*Task details*. The answer must consist of every line in the data that contains "string".

====

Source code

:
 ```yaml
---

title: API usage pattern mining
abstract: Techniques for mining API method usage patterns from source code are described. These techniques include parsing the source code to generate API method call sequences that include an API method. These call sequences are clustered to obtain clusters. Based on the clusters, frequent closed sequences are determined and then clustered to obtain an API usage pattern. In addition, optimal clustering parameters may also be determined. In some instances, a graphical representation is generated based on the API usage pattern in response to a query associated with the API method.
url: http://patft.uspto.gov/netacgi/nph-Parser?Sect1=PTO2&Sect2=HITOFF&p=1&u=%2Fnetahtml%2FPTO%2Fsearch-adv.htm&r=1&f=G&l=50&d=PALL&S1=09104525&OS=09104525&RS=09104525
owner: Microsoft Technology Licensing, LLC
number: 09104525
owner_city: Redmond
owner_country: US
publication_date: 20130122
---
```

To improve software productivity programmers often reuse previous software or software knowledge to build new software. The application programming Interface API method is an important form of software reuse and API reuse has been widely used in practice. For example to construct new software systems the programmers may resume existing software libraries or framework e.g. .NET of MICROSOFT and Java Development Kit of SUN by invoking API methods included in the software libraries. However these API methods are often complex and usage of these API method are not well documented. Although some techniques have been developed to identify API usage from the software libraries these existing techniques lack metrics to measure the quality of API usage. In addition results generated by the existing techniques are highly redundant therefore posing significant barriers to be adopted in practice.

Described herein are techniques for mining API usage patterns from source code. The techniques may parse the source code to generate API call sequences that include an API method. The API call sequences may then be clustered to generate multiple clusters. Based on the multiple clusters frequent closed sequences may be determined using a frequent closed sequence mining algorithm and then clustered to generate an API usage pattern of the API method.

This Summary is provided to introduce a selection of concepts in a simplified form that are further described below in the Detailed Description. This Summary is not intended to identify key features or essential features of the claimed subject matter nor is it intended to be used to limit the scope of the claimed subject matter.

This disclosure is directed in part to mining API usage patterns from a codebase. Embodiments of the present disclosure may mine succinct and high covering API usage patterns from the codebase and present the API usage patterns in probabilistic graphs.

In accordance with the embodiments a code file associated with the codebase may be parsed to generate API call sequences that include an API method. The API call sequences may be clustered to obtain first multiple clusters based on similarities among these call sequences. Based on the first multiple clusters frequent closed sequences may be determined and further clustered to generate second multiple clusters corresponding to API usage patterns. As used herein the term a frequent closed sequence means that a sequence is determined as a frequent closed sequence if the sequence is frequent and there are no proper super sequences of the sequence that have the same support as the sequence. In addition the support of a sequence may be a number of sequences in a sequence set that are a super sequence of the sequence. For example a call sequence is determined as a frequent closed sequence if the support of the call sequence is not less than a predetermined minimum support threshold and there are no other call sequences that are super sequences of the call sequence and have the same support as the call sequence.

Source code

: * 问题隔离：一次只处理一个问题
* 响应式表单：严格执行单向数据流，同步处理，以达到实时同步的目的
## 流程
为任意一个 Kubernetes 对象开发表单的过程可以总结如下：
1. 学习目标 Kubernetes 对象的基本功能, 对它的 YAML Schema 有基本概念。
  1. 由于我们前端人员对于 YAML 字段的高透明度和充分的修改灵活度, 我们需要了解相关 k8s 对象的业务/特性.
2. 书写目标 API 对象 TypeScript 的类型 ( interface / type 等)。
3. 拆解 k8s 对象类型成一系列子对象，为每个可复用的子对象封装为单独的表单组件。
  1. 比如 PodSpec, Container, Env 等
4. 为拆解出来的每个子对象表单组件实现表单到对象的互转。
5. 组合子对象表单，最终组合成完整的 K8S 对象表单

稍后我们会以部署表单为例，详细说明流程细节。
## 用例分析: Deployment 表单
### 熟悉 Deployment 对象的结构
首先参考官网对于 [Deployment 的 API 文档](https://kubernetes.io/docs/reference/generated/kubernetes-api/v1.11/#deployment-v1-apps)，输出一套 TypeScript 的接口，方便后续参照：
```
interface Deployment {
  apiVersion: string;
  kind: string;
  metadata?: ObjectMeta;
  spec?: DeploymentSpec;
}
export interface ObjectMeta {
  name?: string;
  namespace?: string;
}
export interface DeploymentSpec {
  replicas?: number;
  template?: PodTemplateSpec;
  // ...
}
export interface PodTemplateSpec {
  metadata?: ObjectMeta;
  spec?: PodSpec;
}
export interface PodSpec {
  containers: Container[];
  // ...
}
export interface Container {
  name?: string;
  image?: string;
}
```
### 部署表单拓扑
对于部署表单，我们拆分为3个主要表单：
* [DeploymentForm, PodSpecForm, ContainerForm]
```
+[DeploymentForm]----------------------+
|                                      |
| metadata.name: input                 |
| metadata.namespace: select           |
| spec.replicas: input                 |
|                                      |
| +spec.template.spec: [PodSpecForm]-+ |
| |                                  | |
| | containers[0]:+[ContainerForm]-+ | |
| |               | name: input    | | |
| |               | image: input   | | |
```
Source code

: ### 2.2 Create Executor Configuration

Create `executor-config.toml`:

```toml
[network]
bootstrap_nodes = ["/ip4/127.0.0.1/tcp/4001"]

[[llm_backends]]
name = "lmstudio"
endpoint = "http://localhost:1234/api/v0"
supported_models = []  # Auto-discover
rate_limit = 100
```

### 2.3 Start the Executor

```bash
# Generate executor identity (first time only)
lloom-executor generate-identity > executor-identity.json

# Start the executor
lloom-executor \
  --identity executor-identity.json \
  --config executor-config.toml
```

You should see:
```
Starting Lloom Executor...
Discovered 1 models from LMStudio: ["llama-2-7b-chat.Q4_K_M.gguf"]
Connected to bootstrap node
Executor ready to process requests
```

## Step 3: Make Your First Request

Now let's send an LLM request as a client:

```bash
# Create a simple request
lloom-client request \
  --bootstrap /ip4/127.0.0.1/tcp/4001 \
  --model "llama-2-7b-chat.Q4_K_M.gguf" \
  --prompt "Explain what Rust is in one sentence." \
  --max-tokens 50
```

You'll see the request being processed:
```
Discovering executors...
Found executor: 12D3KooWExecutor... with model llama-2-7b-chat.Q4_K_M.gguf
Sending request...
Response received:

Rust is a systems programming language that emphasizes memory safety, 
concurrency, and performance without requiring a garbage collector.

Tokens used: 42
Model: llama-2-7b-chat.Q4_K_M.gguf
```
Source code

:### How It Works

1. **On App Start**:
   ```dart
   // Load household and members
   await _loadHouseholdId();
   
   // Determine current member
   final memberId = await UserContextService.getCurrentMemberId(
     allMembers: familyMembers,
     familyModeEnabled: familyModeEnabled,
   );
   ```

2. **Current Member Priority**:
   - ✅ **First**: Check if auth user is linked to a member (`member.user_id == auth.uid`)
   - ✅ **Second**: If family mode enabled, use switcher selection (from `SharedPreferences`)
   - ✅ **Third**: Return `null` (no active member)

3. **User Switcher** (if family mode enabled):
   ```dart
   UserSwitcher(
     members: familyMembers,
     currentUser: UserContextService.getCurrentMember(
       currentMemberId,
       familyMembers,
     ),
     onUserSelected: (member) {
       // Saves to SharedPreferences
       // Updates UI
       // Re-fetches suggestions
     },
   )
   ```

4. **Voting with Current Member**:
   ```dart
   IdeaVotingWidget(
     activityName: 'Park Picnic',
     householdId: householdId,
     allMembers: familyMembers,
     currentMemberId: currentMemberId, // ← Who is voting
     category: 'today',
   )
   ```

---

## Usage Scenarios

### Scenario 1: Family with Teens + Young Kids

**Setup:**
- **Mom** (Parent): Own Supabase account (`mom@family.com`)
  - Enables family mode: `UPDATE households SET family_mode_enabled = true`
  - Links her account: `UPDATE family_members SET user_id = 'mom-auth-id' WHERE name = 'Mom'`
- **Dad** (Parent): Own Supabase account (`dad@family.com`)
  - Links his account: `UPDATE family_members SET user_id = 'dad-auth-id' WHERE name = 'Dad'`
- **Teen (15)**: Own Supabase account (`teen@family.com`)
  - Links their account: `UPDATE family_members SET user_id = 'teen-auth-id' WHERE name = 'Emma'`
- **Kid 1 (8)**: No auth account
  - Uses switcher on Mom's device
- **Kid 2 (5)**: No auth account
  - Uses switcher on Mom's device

====

*Finished task*.
  apiVersion: string;
  kind: string;
  name?: string;
  namespace?: string;
  name?: string;
  image?: string;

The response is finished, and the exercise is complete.